EXERCISE DIRECTIONS: Render the rows below as a Markdown table with two columns, No. and Text, giving each line's number and the line itself. Skip blank lines and leave the pictures out.

DATA LISTING:
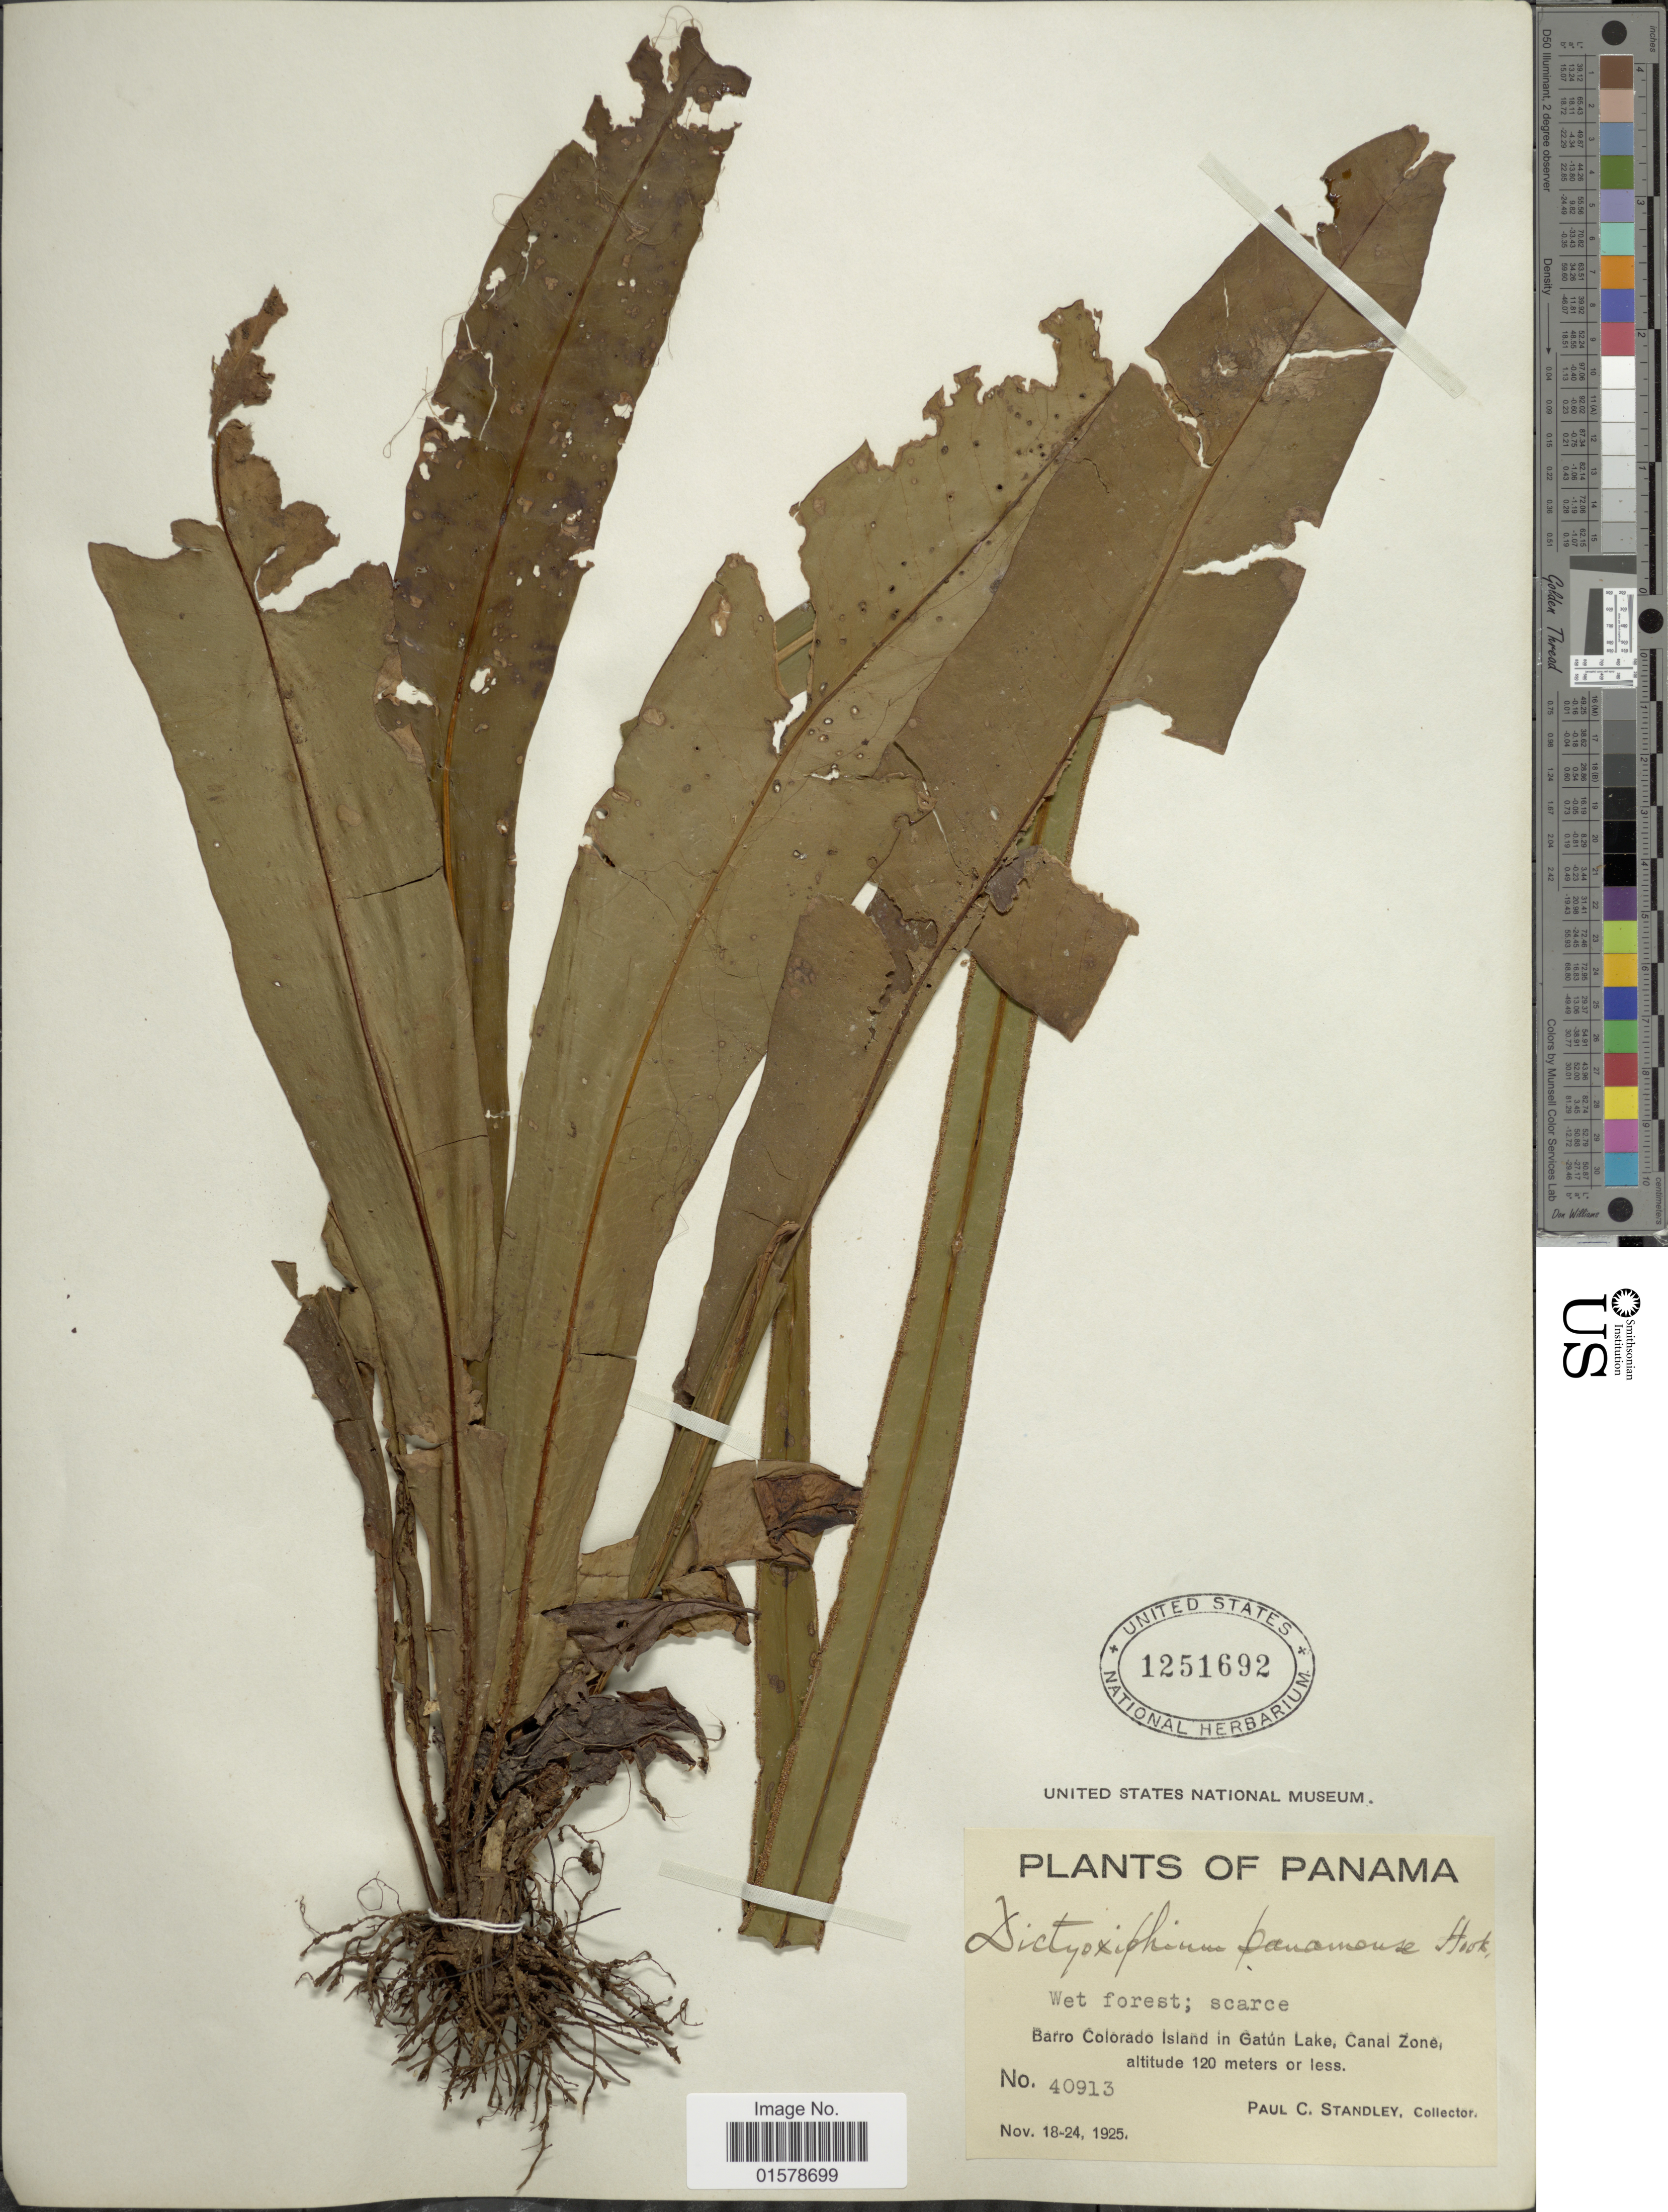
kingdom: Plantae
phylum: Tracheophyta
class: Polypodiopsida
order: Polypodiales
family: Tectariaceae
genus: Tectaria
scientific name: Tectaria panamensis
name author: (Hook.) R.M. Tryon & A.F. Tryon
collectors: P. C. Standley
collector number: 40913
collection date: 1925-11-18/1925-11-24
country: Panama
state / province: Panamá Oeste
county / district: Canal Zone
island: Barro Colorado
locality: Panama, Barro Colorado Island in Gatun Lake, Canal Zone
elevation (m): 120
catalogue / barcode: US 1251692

FULL SOLUTION:
| No. | Text |
|---|---|
| 1 | kingdom: Plantae |
| 2 | phylum: Tracheophyta |
| 3 | class: Polypodiopsida |
| 4 | order: Polypodiales |
| 5 | family: Tectariaceae |
| 6 | genus: Tectaria |
| 7 | scientific name: Tectaria panamensis |
| 8 | name author: (Hook.) R.M. Tryon & A.F. Tryon |
| 9 | collectors: P. C. Standley |
| 10 | collector number: 40913 |
| 11 | collection date: 1925-11-18/1925-11-24 |
| 12 | country: Panama |
| 13 | state / province: Panamá Oeste |
| 14 | county / district: Canal Zone |
| 15 | island: Barro Colorado |
| 16 | locality: Panama, Barro Colorado Island in Gatun Lake, Canal Zone |
| 17 | elevation (m): 120 |
| 18 | catalogue / barcode: US 1251692 |